Wissing's Pragmatism
Willem Wissing (1920-2008) was an architect and urban planner. From the mid-1950s, he designed numerous structural and expansion plans driven by the modernist principles of ‘light, air and space’. The neighbourhoods he designed consist not of closed blocks but of open bands of housing with large amounts of green space. These bands are made up of different housing types, including single-family houses, apartments and housing for the elderly, thus creating spatial variation.
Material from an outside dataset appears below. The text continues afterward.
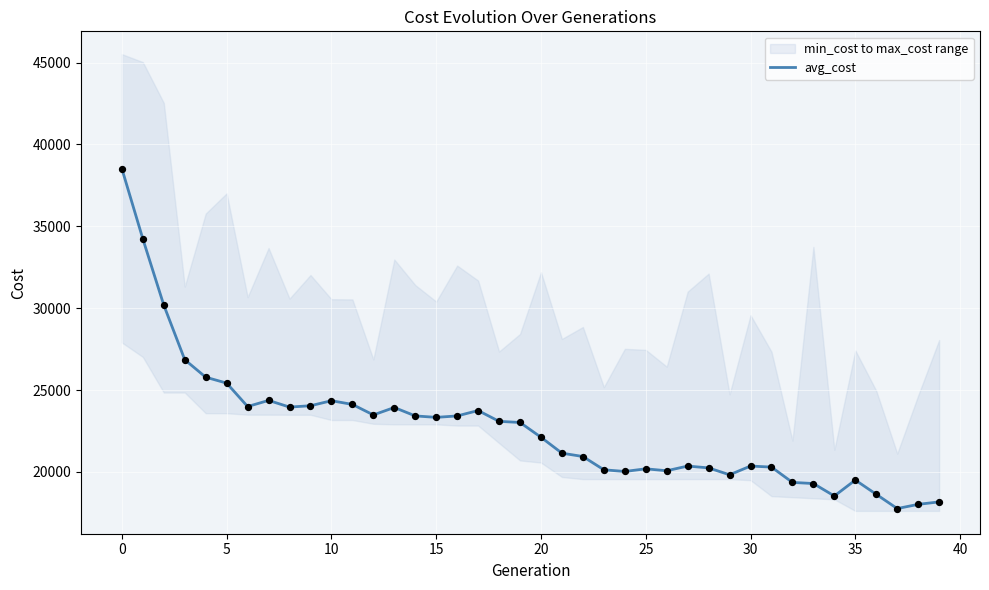

What is the maximum value for avg_cost?

38519.0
Combatting the housing shortage was one of the government’s most important tasks in this period. As such, Wissing’s designs are characterised by simplicity, industrialised construction methods and standardised floor plans. The government issued catalogues with standard floor plans from which municipalities could choose; these included Wissing’s housing designs. This enabled rapid construction and high quality housing for all. Wissing’s houses were small by today’s standards, but were efficiently designed with built-in cupboards and serving hatches. Wissing designed the well-known ‘doorzonwoning’, a house with a living room arranged across the entire depth of the ground floor, with windows at the front and back, allowing sunlight to penetrate from both ends. This housing type can still be seen throughout the Netherlands. In the post-war years, houses of this kind in a green neighbourhood were an unprecedented luxury for many people.
Van den Broek & Bakema’s Utopia
In 1964, on its own initiative, the architecture practice Van den Broek & Bakema made a design for the eastward expansion of Amsterdam. Their proposal was a response to the rapid growth of the Dutch population and increased urbanisation between 1947 and 1960. Van den Broek & Bakema’s plan for Pampus envisioned a new neighbourhood for 350,000 people. The elongated city is spread across four artificial islands in the IJmeer. The individual areas are connected by a traffic artery comprising a partially subterranean, six-lane motorway and a monorail system. This thoroughfare is lined with tall, disc-like buildings containing shops, offices and housing.
The perspective drawing shows the dynamism of one of the traffic hubs: people are shopping on a broad promenade amid the zooming traffic. The buildings become lower and less dense towards the edges of the islands so that the residents can enjoy the landscape and water. The Van den Broek & Bakema archive is one of the most valuable collections in Het Nieuwe Instituut. The practice was a generator of new ideas about architecture, the city and the society of the future.